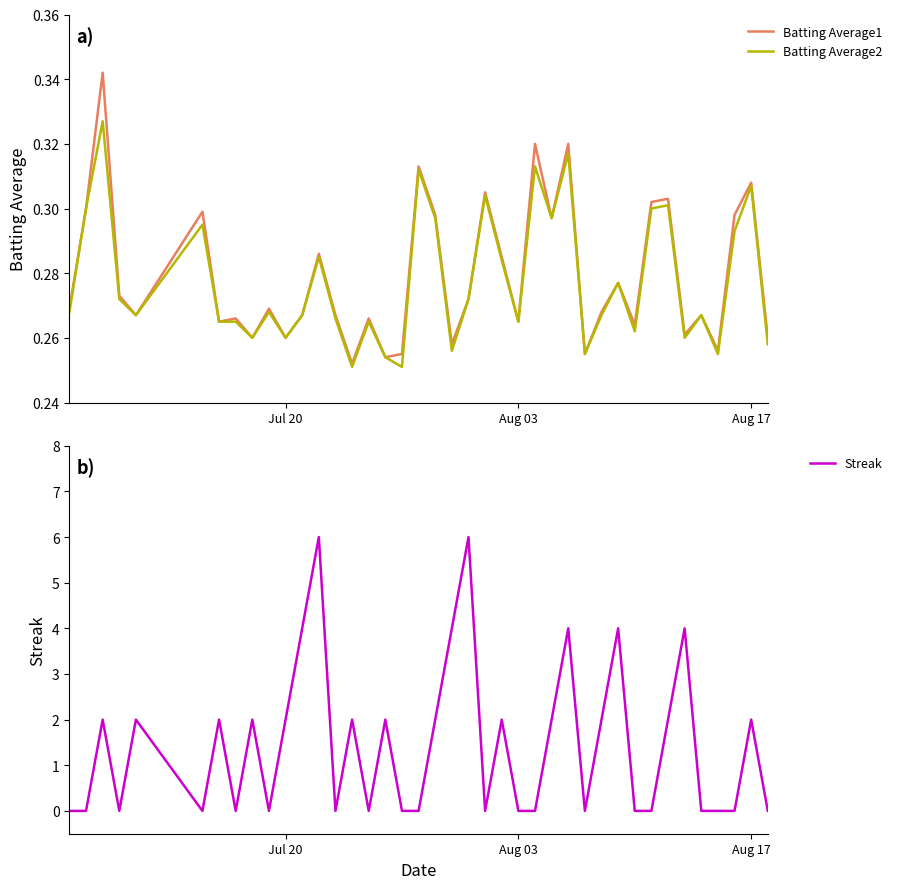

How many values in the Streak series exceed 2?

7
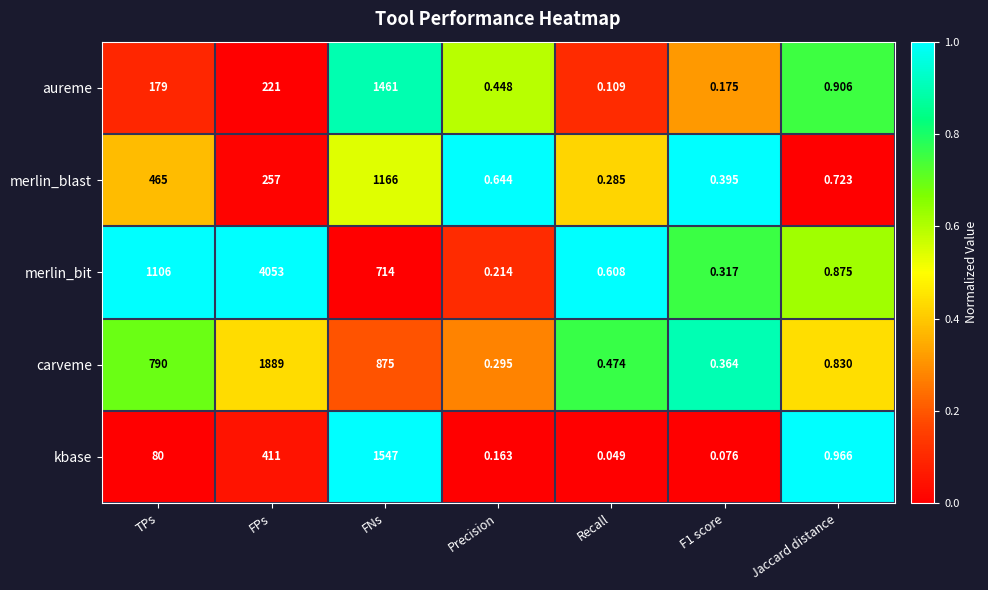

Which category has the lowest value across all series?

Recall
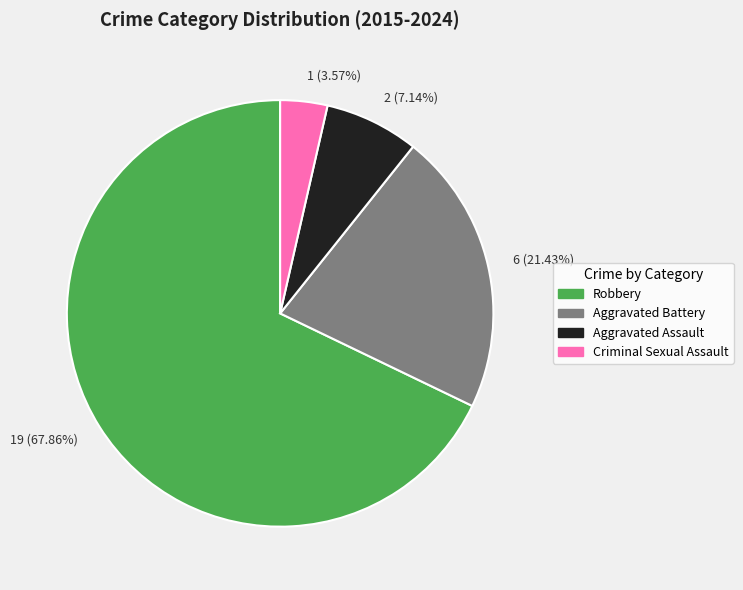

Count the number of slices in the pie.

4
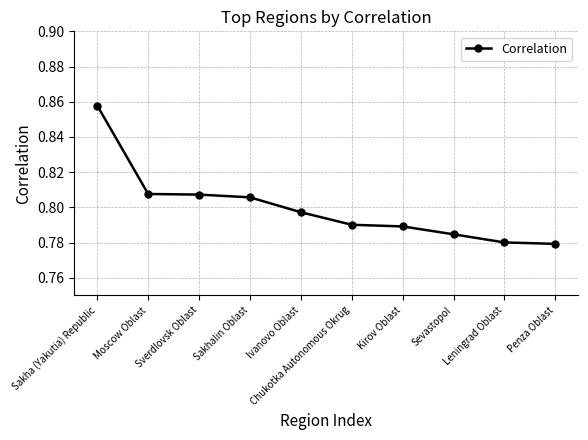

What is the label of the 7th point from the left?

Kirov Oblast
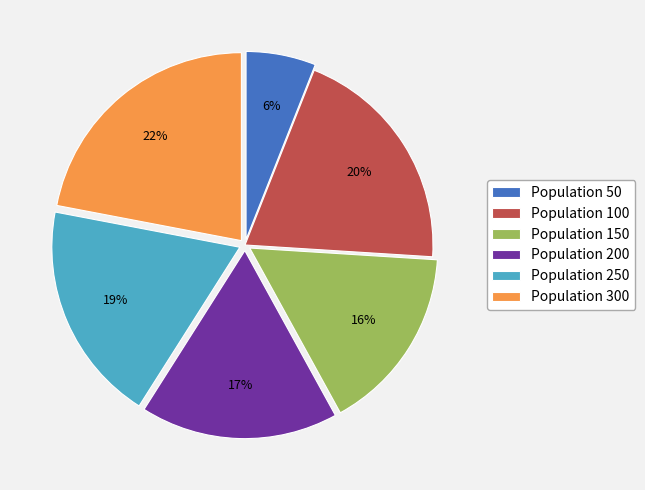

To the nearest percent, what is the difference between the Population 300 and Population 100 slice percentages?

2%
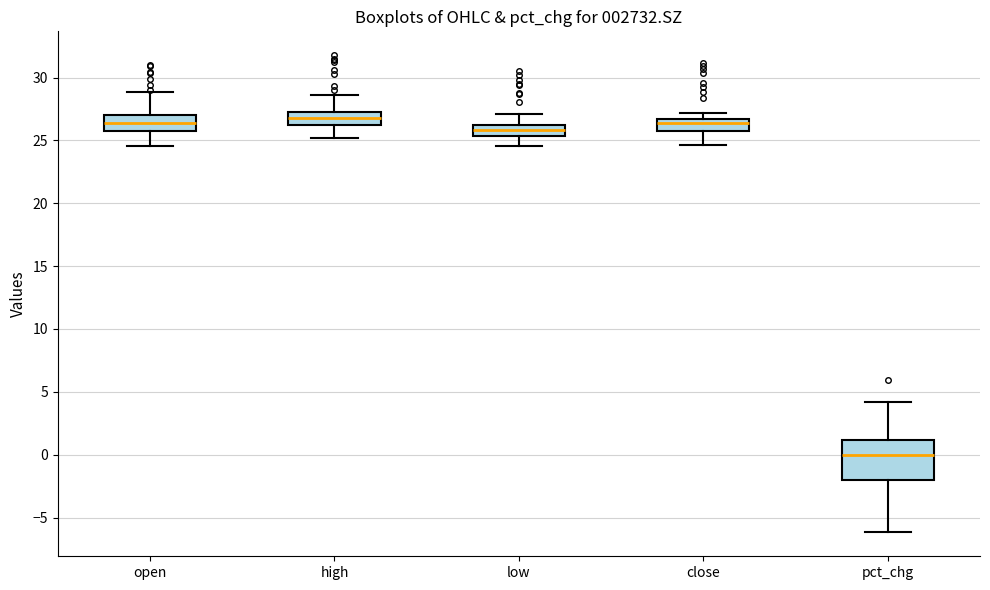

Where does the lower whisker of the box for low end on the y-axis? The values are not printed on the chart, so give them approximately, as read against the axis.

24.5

◆ ◆ ◆ ◆ ◆

■ **How to complete this task**
Render every line of the rows above as a JSON list of strings, one string per line, skipping blank lines and leaving out the pictures.

■ **Written answer**
[
  "How many values in the Streak series exceed 2?",
  "7",
  "Which category has the lowest value across all series?",
  "Recall",
  "Count the number of slices in the pie.",
  "4",
  "What is the label of the 7th point from the left?",
  "Kirov Oblast",
  "To the nearest percent, what is the difference between the Population 300 and Population 100 slice percentages?",
  "2%",
  "Where does the lower whisker of the box for low end on the y-axis? The values are not printed on the chart, so give them approximately, as read against the axis.",
  "24.5"
]